The Narrows, by Michael Connelly

Terry McCaleb, whose heart transplant provided the plot for A Darkness More than Night, dies while out fishing: his new heart finally gives out. But his wife believes that there's a more sinister explanation, and asks Harry Bosch, who's now retired from the LAPD and working as a PI, to investigate. It soon becomes clear that an old adversary may still be at large.

This was quite a good one, although maybe I'm getting a bit Connelly'd out by now, this being the seventh of his books I've read so far this year. Reasonably standard serial-killer stuff, and reasonably standard type conflict between the PI who keeps being warned off the case by the feds, while making more progress in the case than any of them can.

The story had some sections told in the first person by Harry (although I don't remember other books about Harry being written from that pespective) and third-person narrative. What this let the author do was to give you insight into Harry's thought processes for some of the time, but withhold that from you when it would have given you advance notice of plot developments. But I didn't really like this: it seemed a bit of a cheap trick.

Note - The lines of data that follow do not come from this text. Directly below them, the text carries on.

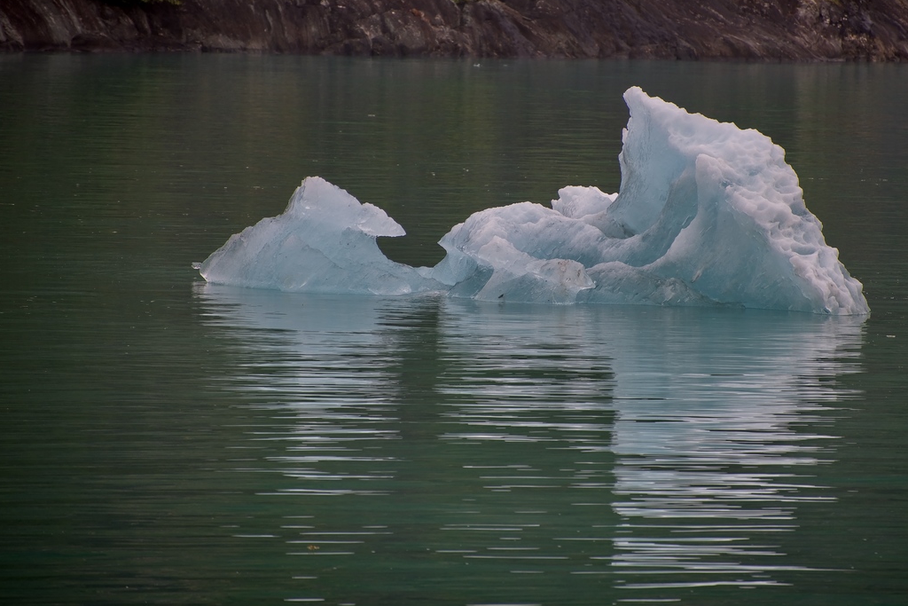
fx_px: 9459
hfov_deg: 5.5
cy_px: 256
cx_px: 548
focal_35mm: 375
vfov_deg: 3.7
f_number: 5.6
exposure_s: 1/640
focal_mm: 300
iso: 200
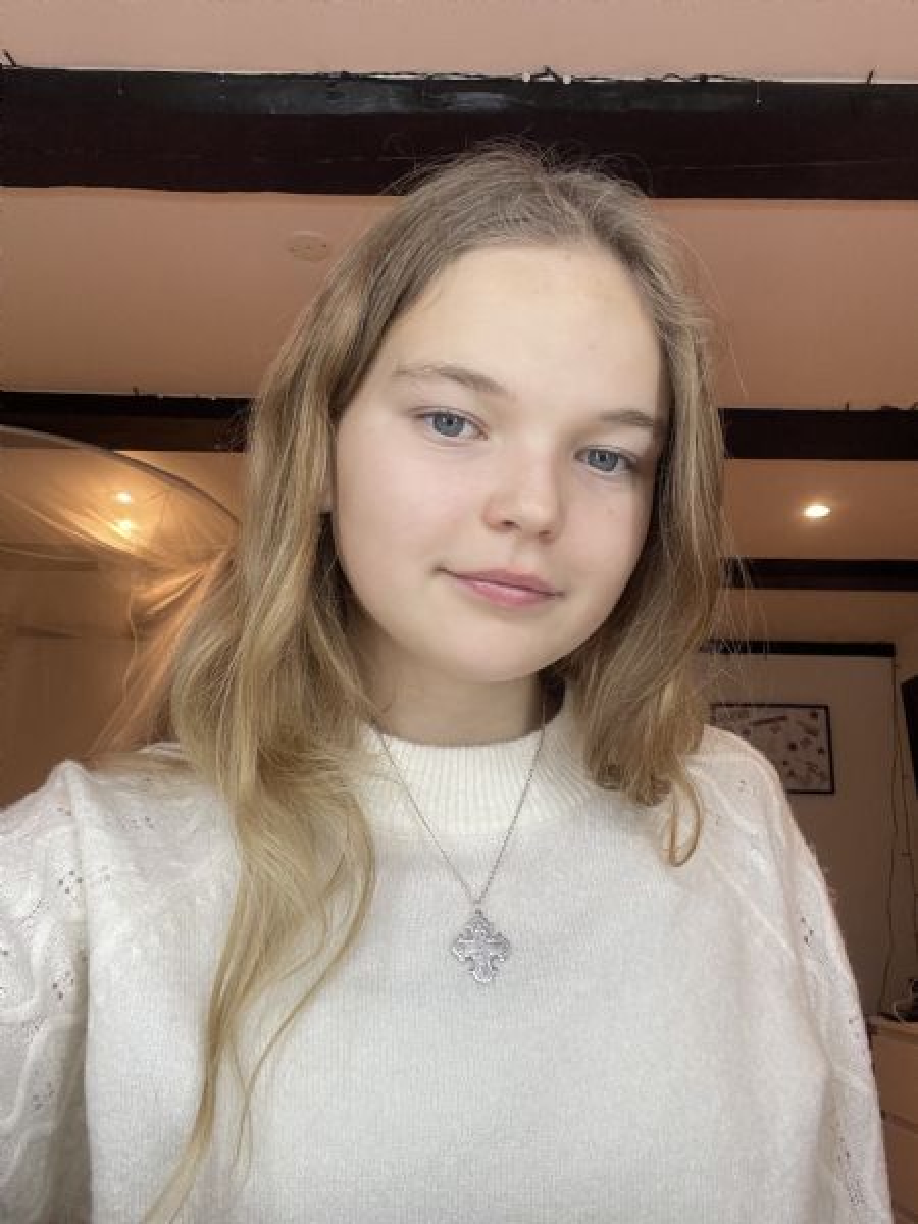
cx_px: 459
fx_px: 1061
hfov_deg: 46.8
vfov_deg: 60.0
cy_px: 612
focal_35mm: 30
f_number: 2.2
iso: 64
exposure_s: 1/50
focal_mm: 2.71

There were also a couple of passages written from the killer's perspective: I don't think these added anything (same problem of being unable to make sense of lunatic ramblings such as (I'm making this up) "the glory of darkness will give me rebirth"). Now in fact, given the back-story of this particular killer (ex FBI investigator) I think he could have done more here, and filled out a bit more back-story, but apart from the fact that the guy is quite proficient, not much was made of it.

This book ties quite a few things together (well, for me, having read them in this particular order anyway). As well as involving Harry with the team who investigated the Poet, it sits just before The Closers: Harry is offered the chance to return to work in the "cold cases" department and at the end of the book decides to do so. It also fills in some more information about Harry's (by now failed) marriage to Eleanor, which took place in Angels Flight.

And, obviously, it involves the late McCaleb and his family. One thing I thought was nice was that reference is made in the book to the film that was made of the story that was told in Blood Work. Now there really is a film of that book, starring Clint Eastwood. So it's a nice twist to have fictional characters in this book discussing the real film that was made of the (to them real, but to us fictitious) story of Blood Work. And reality bleeds back into fiction too, when Eastwood himself attends McCaleb's funeral (in the book anyway).